Even though everyone and their grandmother hates DRM programs like Denuvo and decries their inclusion in games at every opportunity, it’s still technically illegal to remove these programs from video games. Normally I would say you could bet the companies behind DRM will pursue legal action against anyone who removes the programs, but is it really ethical to bet on something that’s already happened?
If you have spent any time searching the Internet for information on removing of programs like Denuvo, otherwise known as “cracking,” you may or may not have heard of REVOLT, possibly in hushed whispers or in all caps. REVOLT is a hacker group dedicated to cracking DRM programs, and its leader, a man only known by the name “Voksi,” has led the charge against Denuvo. Voksi has been behind many a claim that DRM slows down computers, as well as many more a DRM-free version of PC games. In other words, Voksi is as much a champion of PC gaming consumers as he is a scallywagging pirate. Quite recently, REVOLT’s website shut down, leading to confusion in the hacker community. In most situations, the cause would have been the result of a server error, a domain dispute, or, in an ironic twist for a hacker group, a DDOS attack. But this was a special case. According to a recent Reddit post by Voksi himself, the the site went down because he was arrested.

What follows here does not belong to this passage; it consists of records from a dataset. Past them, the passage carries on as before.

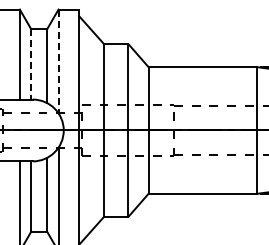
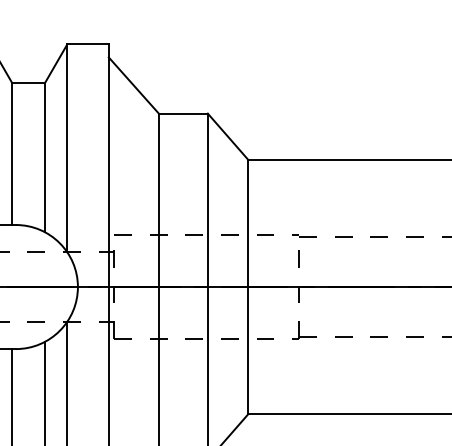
line: (58, 61) -> (67, 148), dashed -> solid
line: (30, 64) -> (11, 154), dashed -> solid

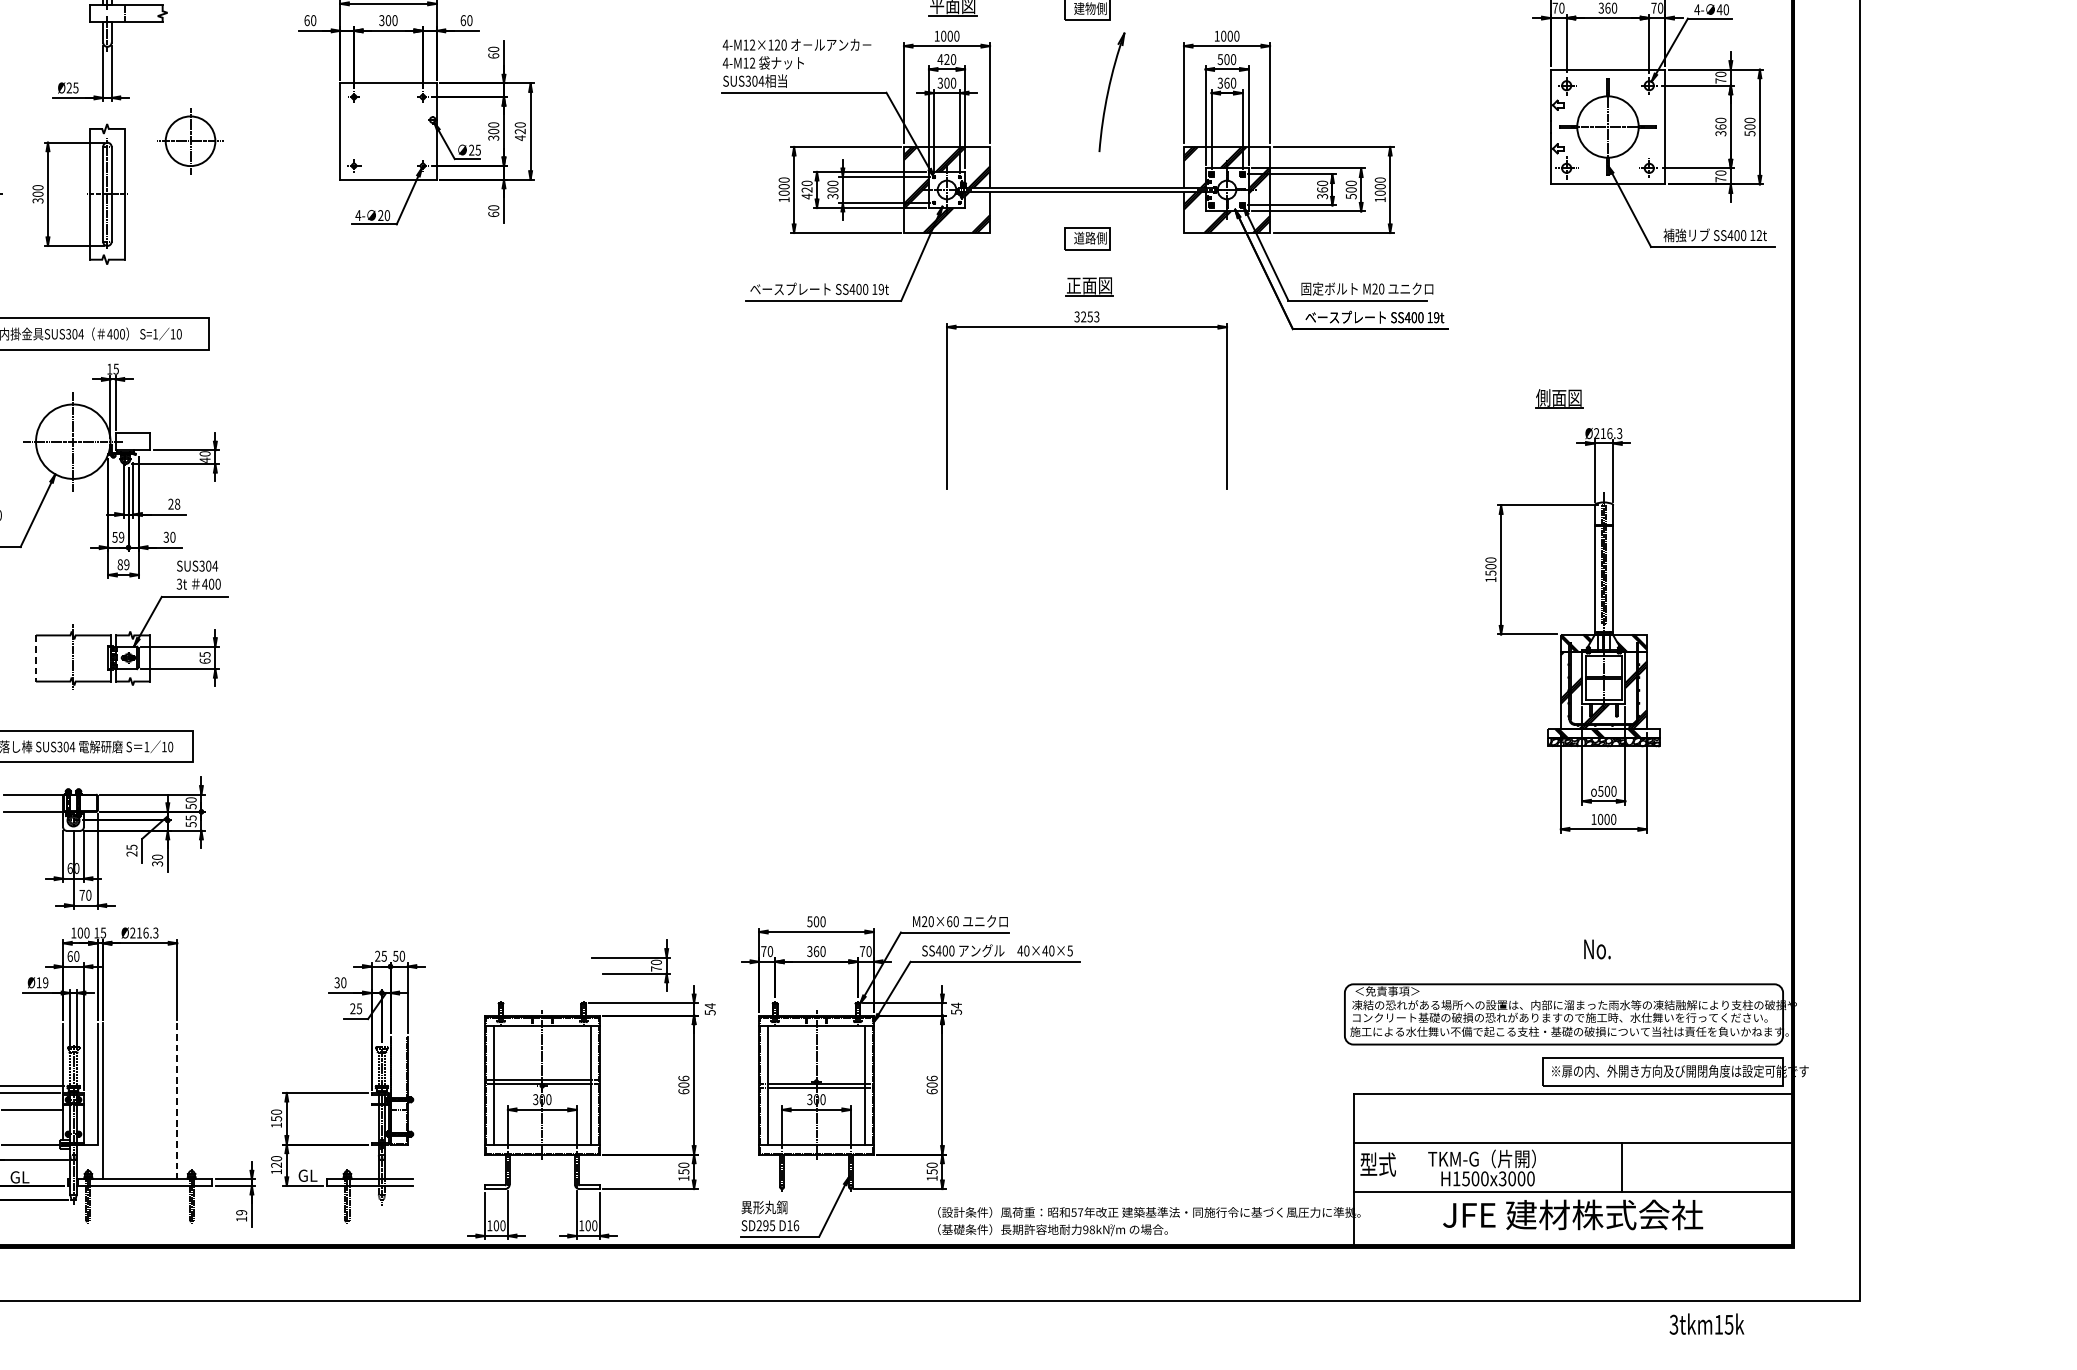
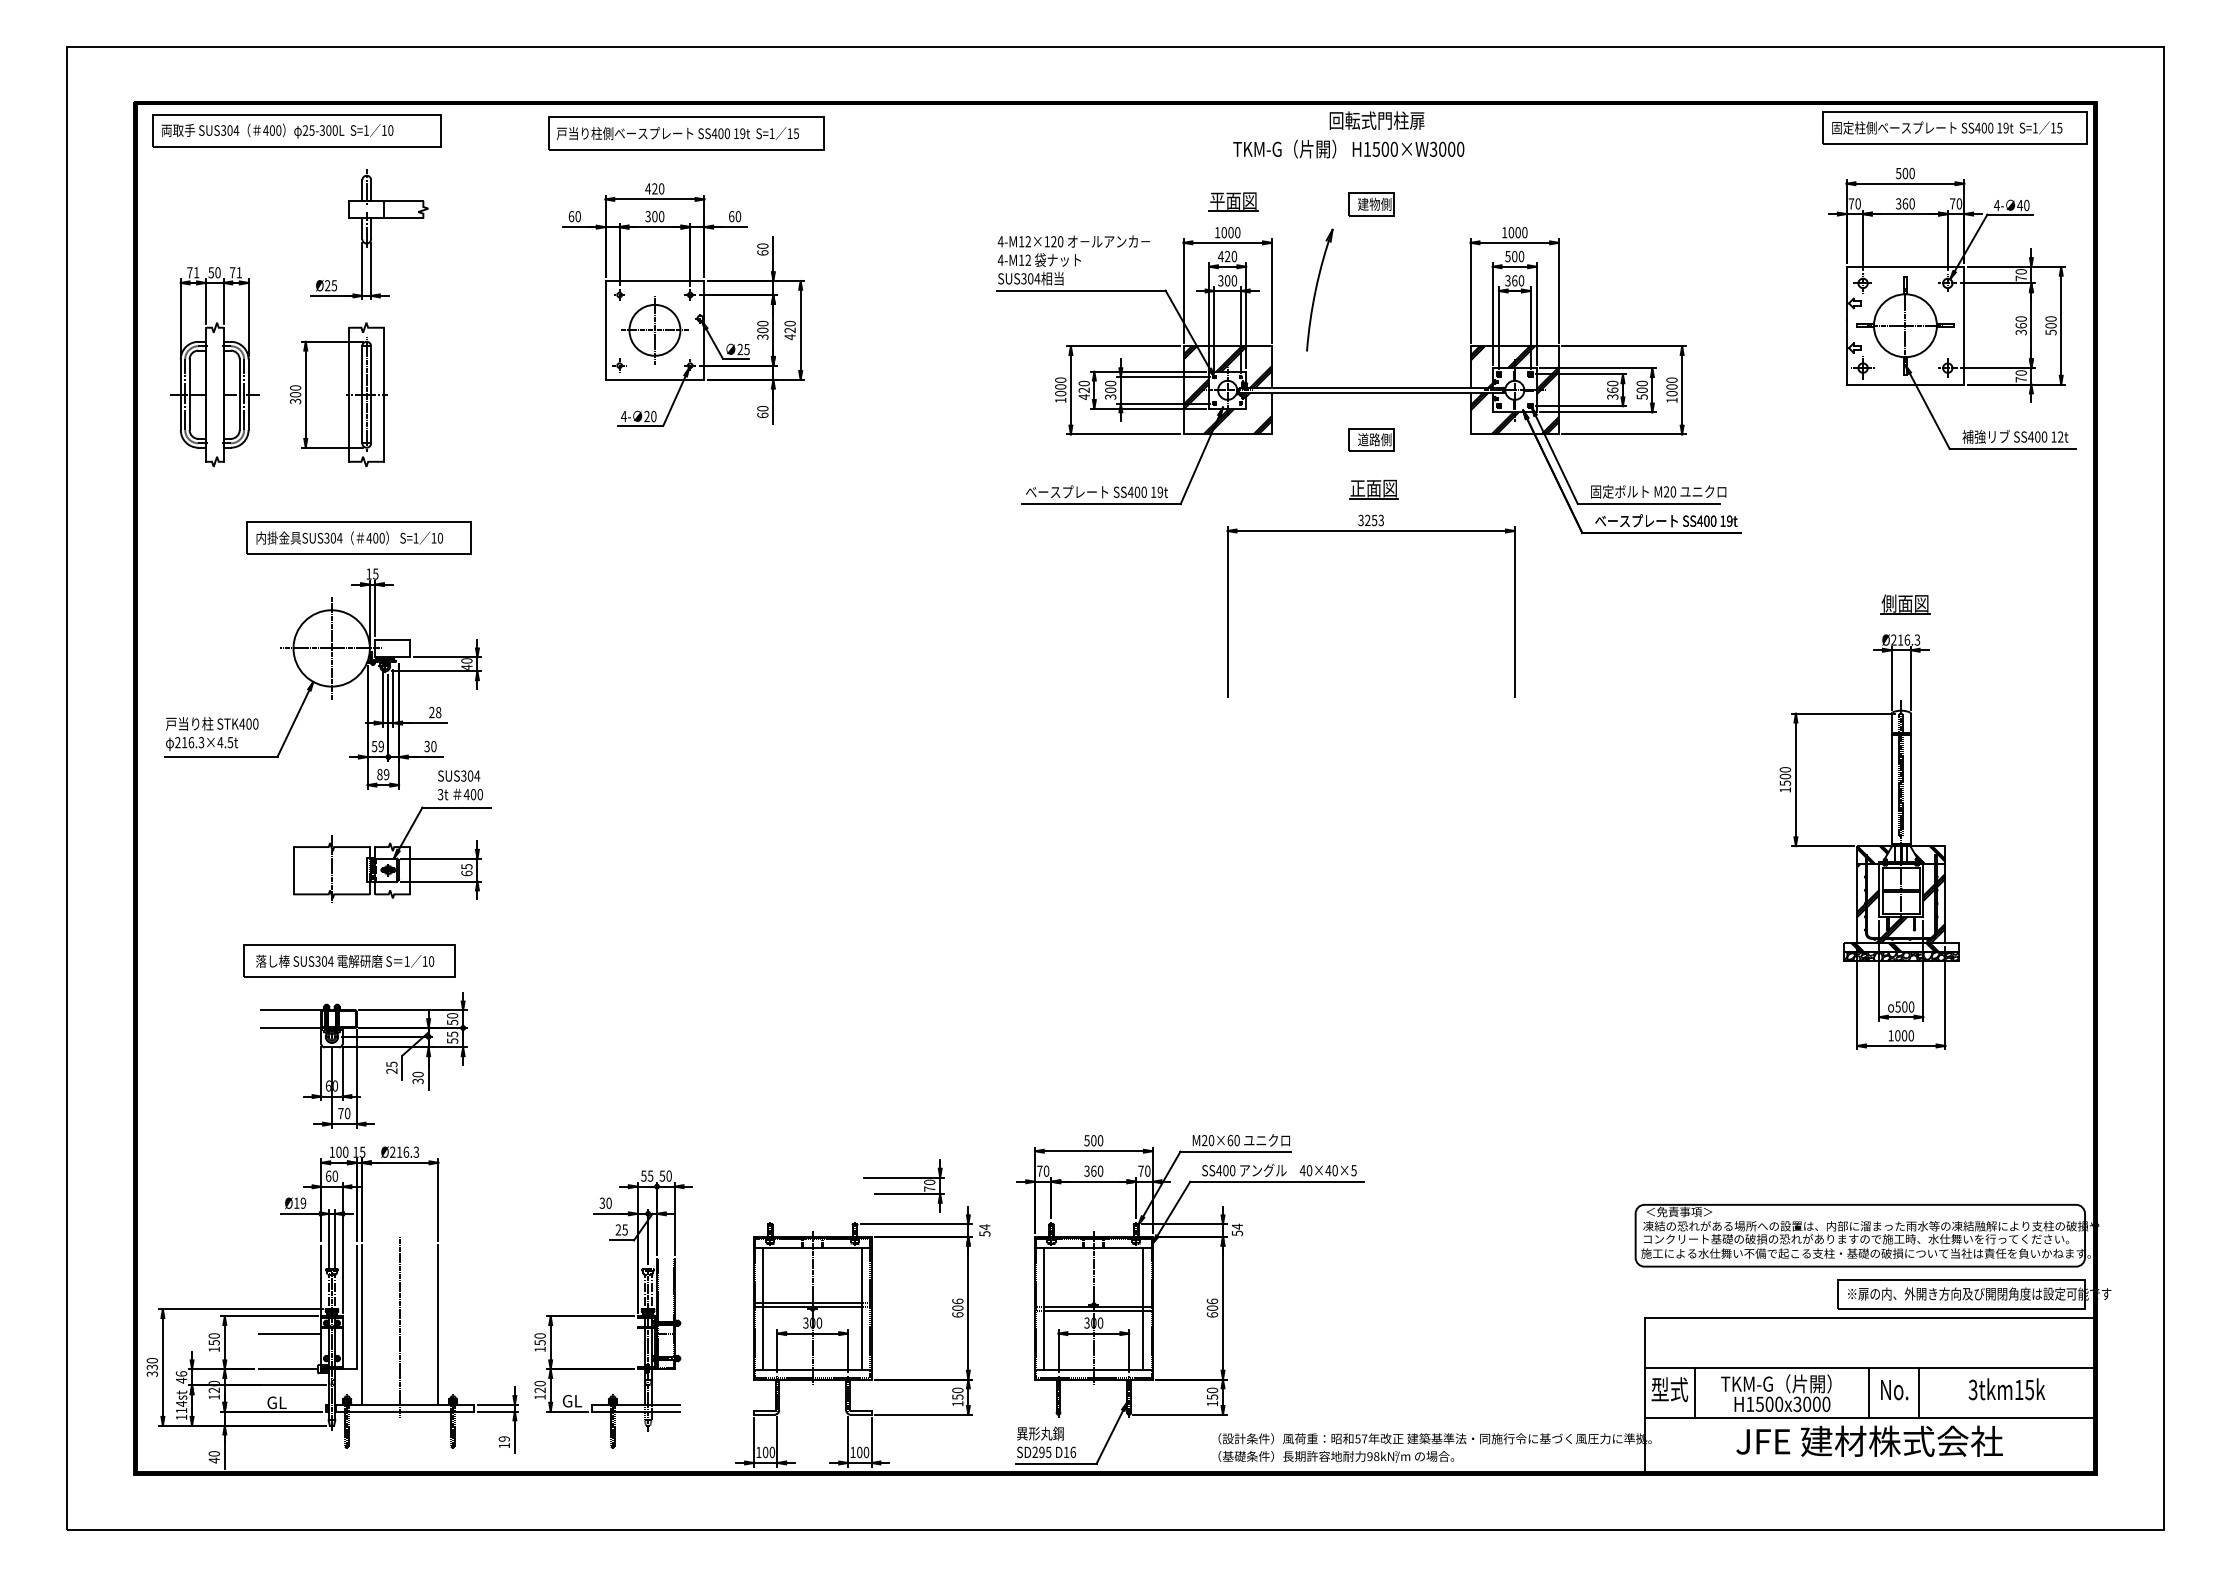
part: (1111, 91) -> (1319, 289), moved
part: (190, 141) -> (654, 330), moved
part: (1559, 398) -> (1905, 604), moved
line: (36, 658) -> (293, 870), dashed -> solid
text: (1597, 949) -> (1894, 1390), moved
text: (377, 955) -> (643, 1175), 25 -> 55
line: (177, 1101) -> (438, 1325), dashed -> solid
line: (140, 1103) -> (400, 1327), added
line: (1402, 1167) -> (1694, 1392), added
line: (1572, 1167) -> (1869, 1392), added
text: (1706, 1324) -> (2006, 1389), moved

Well, stating Voksi was arrested is a bit of an oversimplification. The company behind Denuvo, also called Denuvo confusingly enough, filed charges against him, and the police came to his house, seized both his server and personal computers, and according to a statement received by Kotaku, arrested Voksi. “I can’t say it wasn’t expected,” explains Voksi. He later visited the police to explain himself (no word on if he recovered any of his seized assets), but he is still in good spirits, all things considered. While Voksi wants to end this whole ordeal on good terms with Denuvo (or as good terms as possible given their history), he admits this is the end for him in the Denuvo-cracking business. Or, at least it is the end for him on the front lines.
“I did what I did for you guys and of course because bloated software in our games shouldn’t be allowed at all,” proclaims Voksi. “Maybe someone else can continue my fight.”
Voksi clearly has no regrets. He believes he’s in the right, and plenty of PC gamers agree with him. Voksi closes out his Reddit post with an open call to anyone who wants to aid him in his fight, be it like-minded individuals or lawyers. Especially lawyers. Maybe Voksi wants people to help defend him in the case Denuvo is building against him, or maybe he wants to continue his eternal crusade against bloatware through more legal means.
While sites such as Kotaku have reached out to Voksi, he has so far declined to reply. Only time will tell if Denuvo stops with Voksi or if the company will crack down on other Denuvo crackers.